Each record needs to be transcribed word for word, though without its pictures.
** Data listing follows **
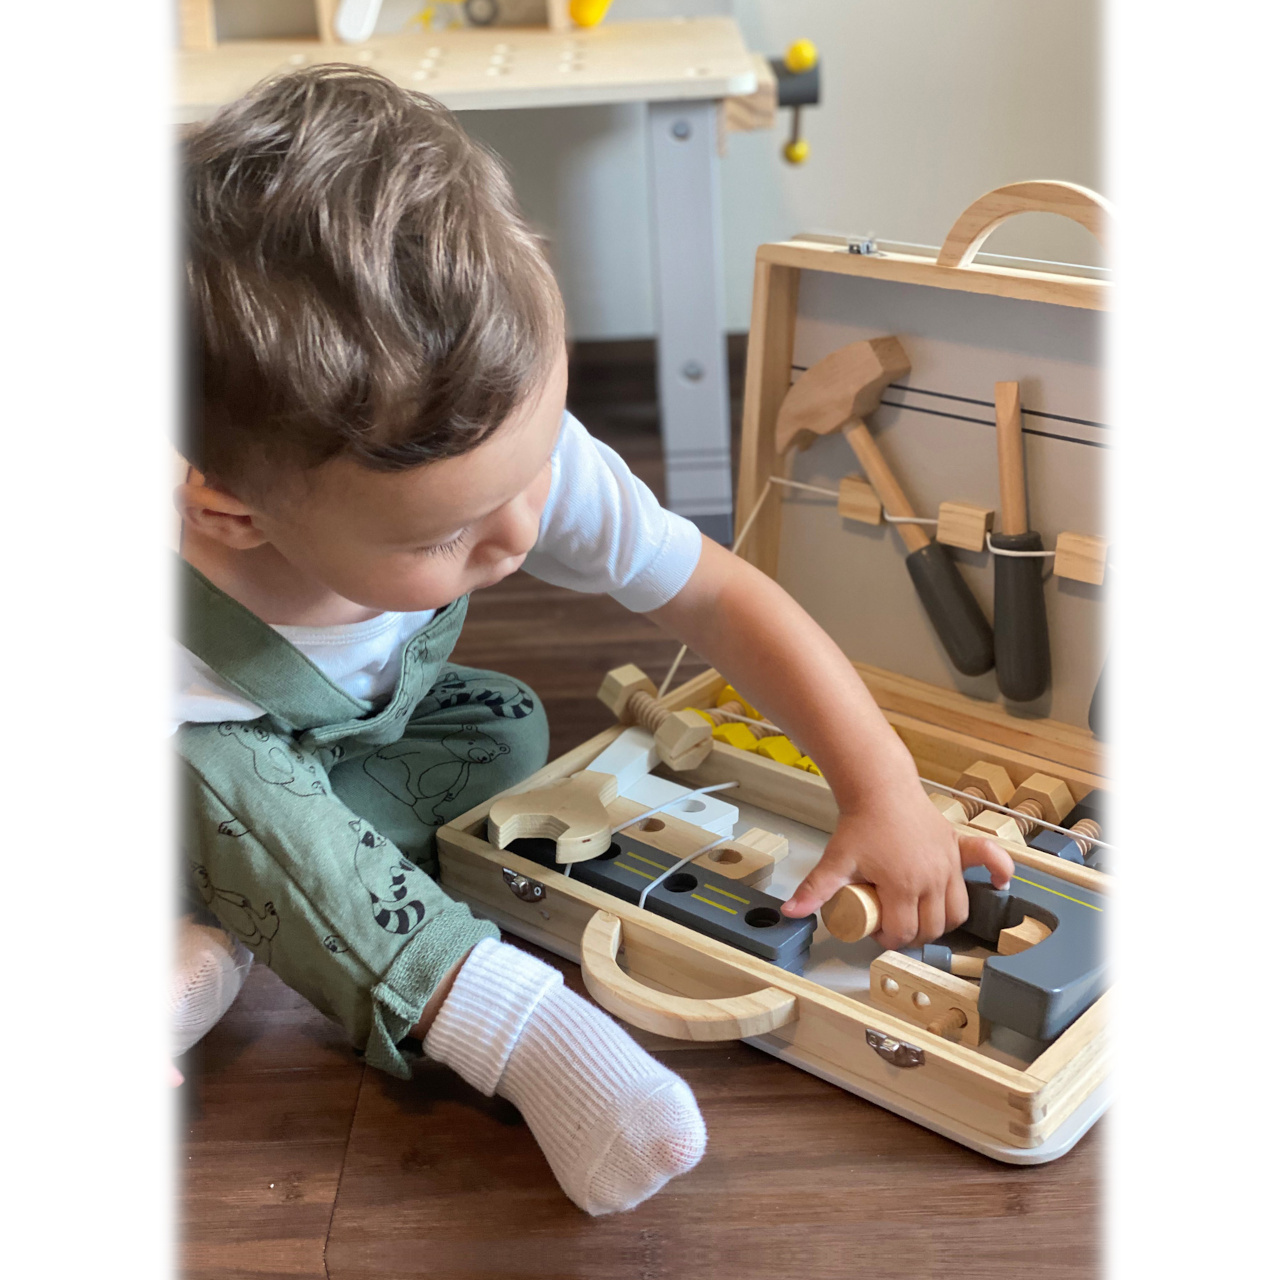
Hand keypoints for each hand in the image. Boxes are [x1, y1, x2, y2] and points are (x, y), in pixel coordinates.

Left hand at [779, 788, 1014, 948]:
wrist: (879, 787)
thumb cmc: (860, 823)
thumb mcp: (836, 860)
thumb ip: (815, 890)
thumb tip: (792, 912)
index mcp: (903, 885)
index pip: (903, 932)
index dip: (888, 939)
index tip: (877, 932)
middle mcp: (932, 878)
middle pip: (931, 928)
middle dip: (912, 935)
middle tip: (893, 925)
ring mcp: (949, 864)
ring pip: (957, 912)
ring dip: (941, 922)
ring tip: (920, 916)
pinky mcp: (959, 848)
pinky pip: (990, 862)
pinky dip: (998, 873)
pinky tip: (1000, 885)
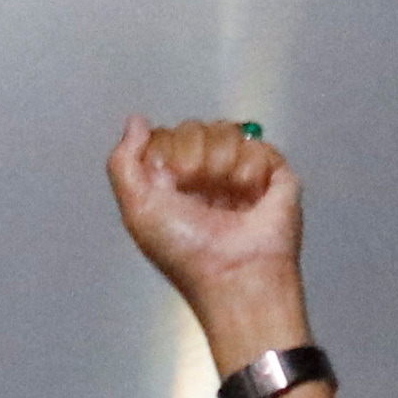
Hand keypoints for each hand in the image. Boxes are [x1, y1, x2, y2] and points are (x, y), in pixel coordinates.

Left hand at [109, 116, 308, 345]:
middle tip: (200, 198)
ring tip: (227, 203)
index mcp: (172, 184)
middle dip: (193, 160)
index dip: (165, 154)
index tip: (169, 186)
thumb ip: (123, 161)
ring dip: (221, 167)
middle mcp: (205, 175)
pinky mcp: (274, 174)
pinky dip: (250, 173)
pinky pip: (257, 146)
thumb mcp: (137, 209)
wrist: (234, 276)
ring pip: (226, 131)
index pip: (165, 135)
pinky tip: (251, 199)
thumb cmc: (187, 255)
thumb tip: (136, 122)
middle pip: (194, 128)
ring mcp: (240, 173)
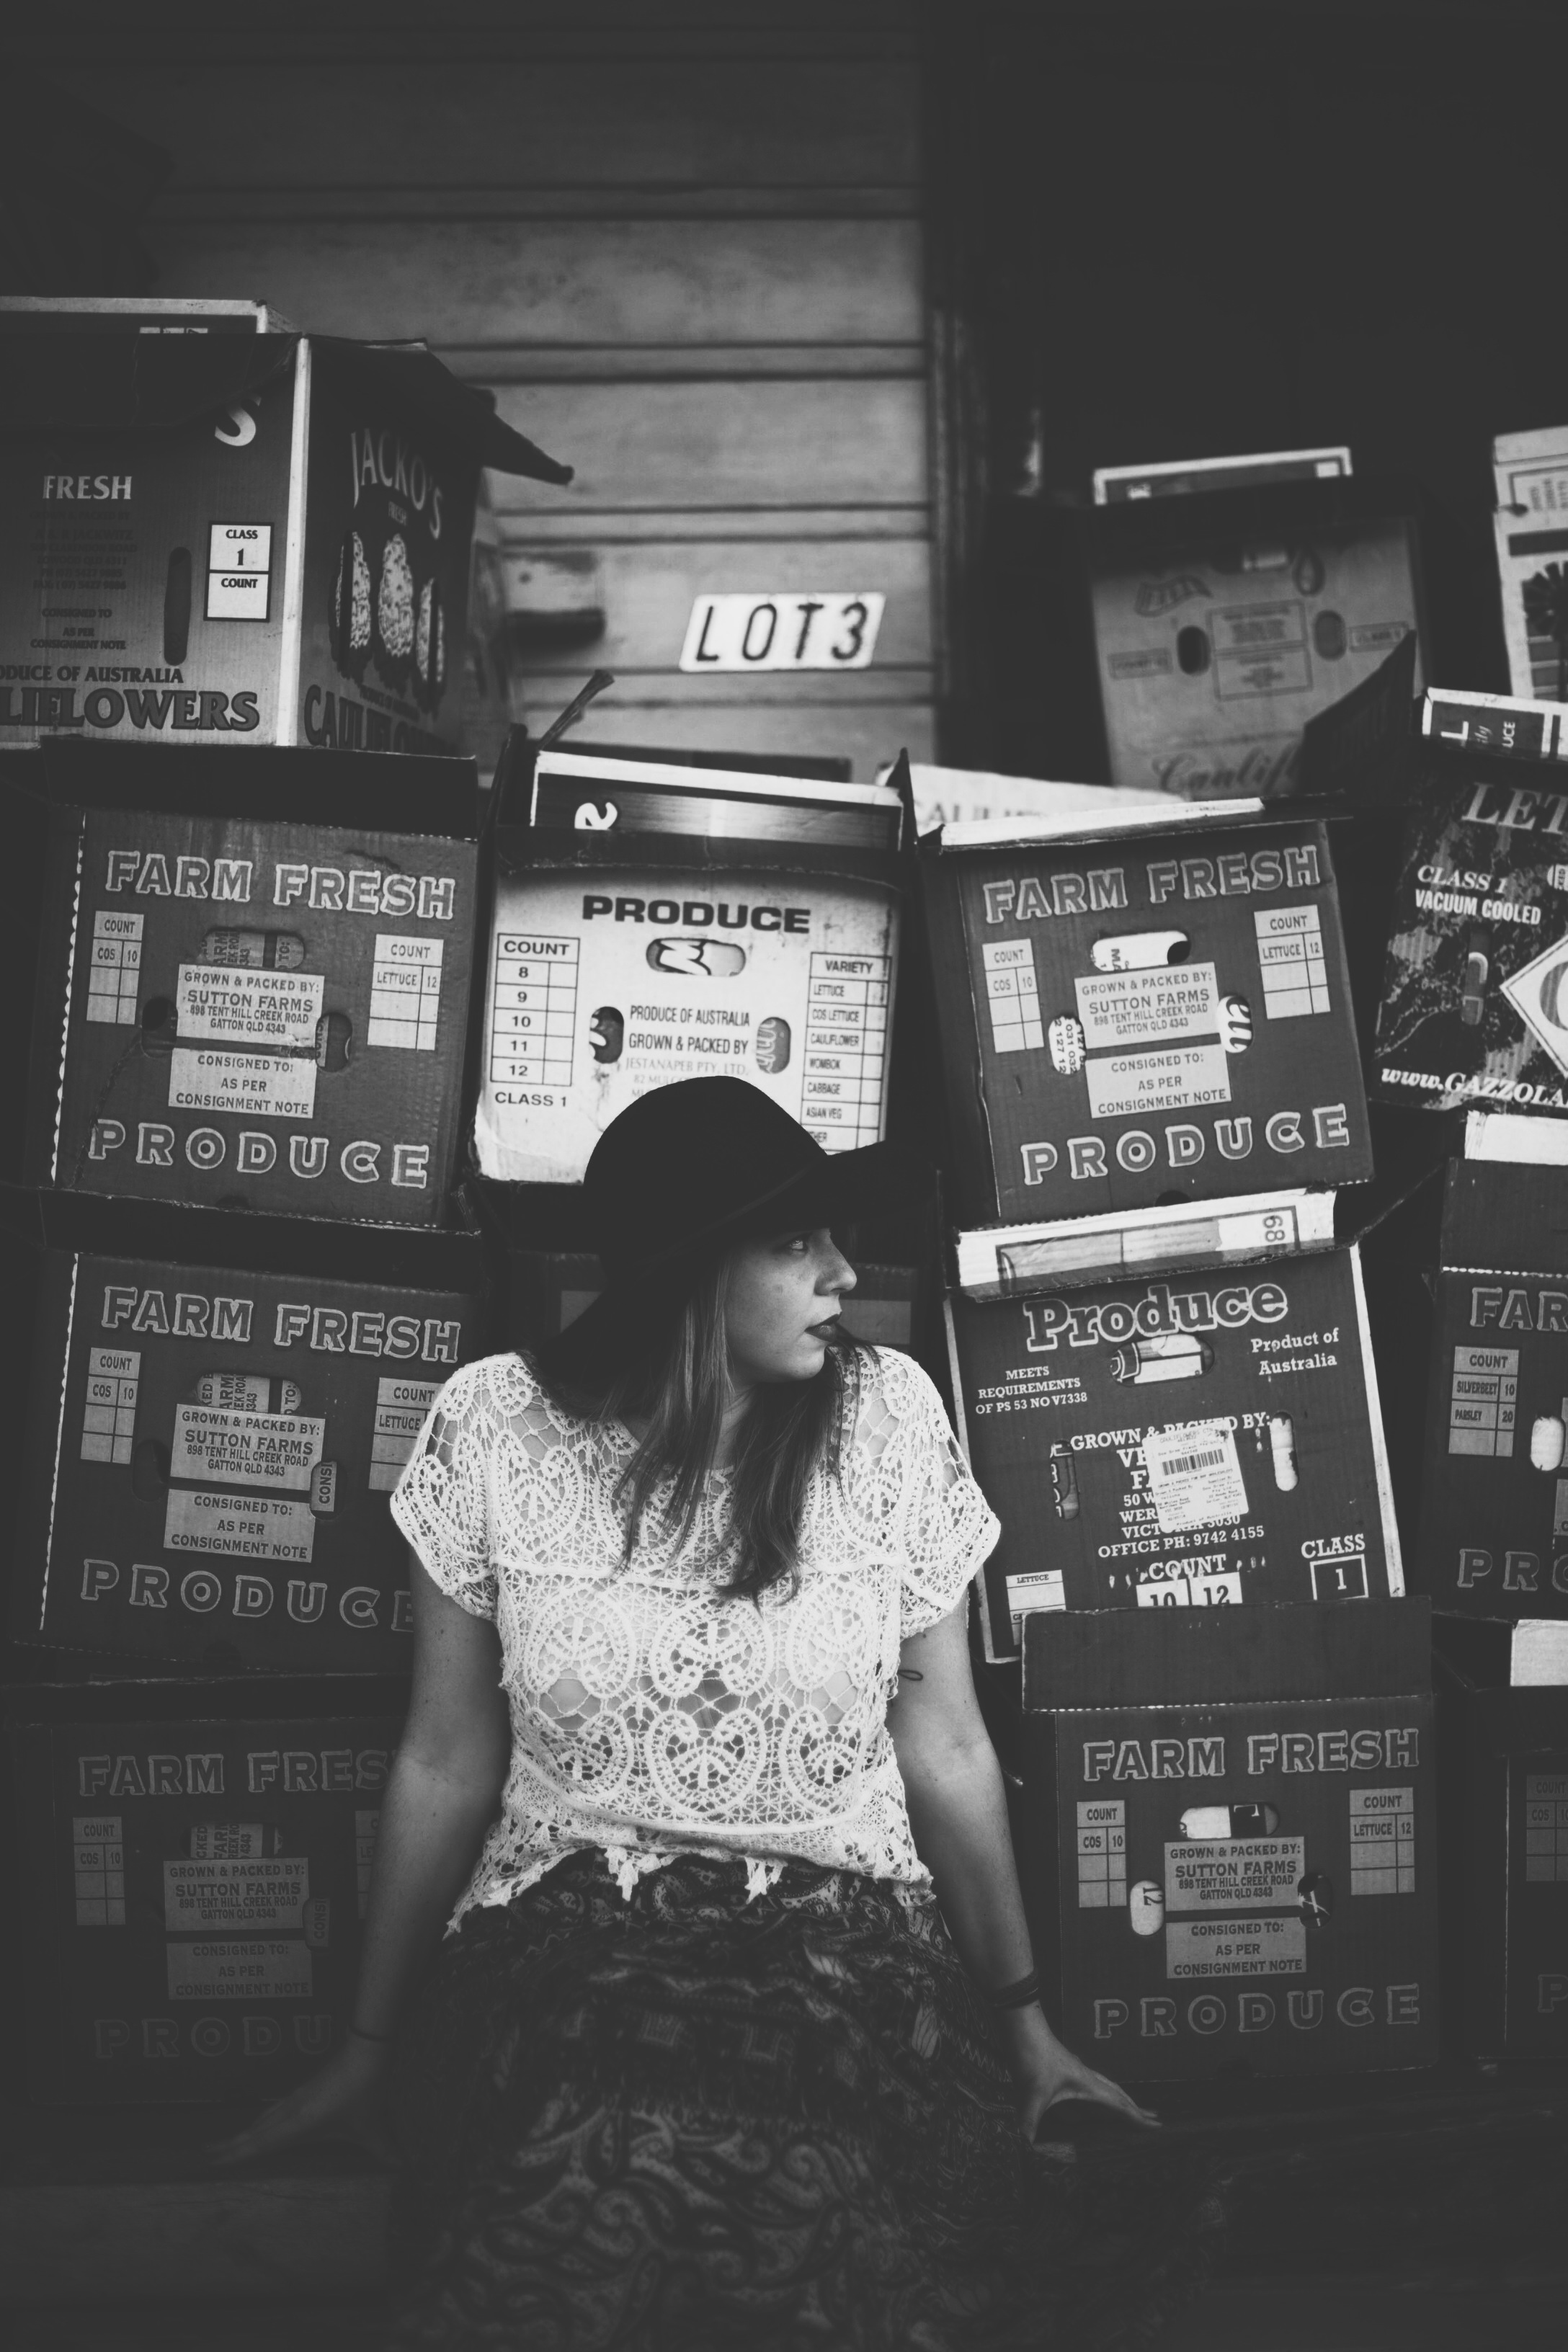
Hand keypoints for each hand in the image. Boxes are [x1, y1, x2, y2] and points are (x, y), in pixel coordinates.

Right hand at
** End of Data listing **
● **Your response**:
Hand keypoints for each hand in the image. Boxes are [x1, y1, x2, y2] and points are (x, y), in pixel coordinates.

Left hand at [779, 788, 1014, 948]:
wrist: (879, 787)
thumb cmc: (860, 823)
thumb mcp: (836, 860)
thumb ip: (815, 890)
thumb tip: (792, 912)
index mcp: (903, 885)
index pip: (903, 932)
index dip: (888, 939)
index tip: (877, 932)
middle mcp: (932, 878)
middle pip: (931, 928)
middle dip: (912, 935)
middle tip: (893, 925)
ring mcp: (949, 864)
ring pip: (957, 912)
ring dip: (941, 922)
ring tip: (920, 916)
pinky mcp: (959, 848)
pinky pip: (990, 862)
pinky dip: (998, 873)
pinky tip: (1000, 885)
Hand keypoints for each hand in the image. Boxes are [x1, y1, x2, y2] and points are (x, y), in pixel coordinates.

Left hand at [109, 116, 308, 345]:
middle tip: (200, 198)
ring tip: (227, 203)
index mcp: (172, 184)
middle dip: (193, 160)
index dip: (165, 154)
index tip: (169, 186)
thumb ip: (123, 161)
ring dip: (221, 167)
middle mcp: (205, 175)
pinky mcp: (274, 174)
pinky dip: (250, 173)
pinky pip: (257, 146)
thumb mcp: (137, 209)
wrist: (234, 276)
ring pip: (226, 131)
index pip: (165, 135)
pinky tip: (251, 199)
thumb cmc: (187, 255)
thumb tip: (136, 122)
middle pip: (194, 128)
ring mcp: (240, 173)
Hand keypoints for each hand in the image. Boxes are [x1, y1, x2, y2] and points are (x, y), in pixel coordinates.

Right hand at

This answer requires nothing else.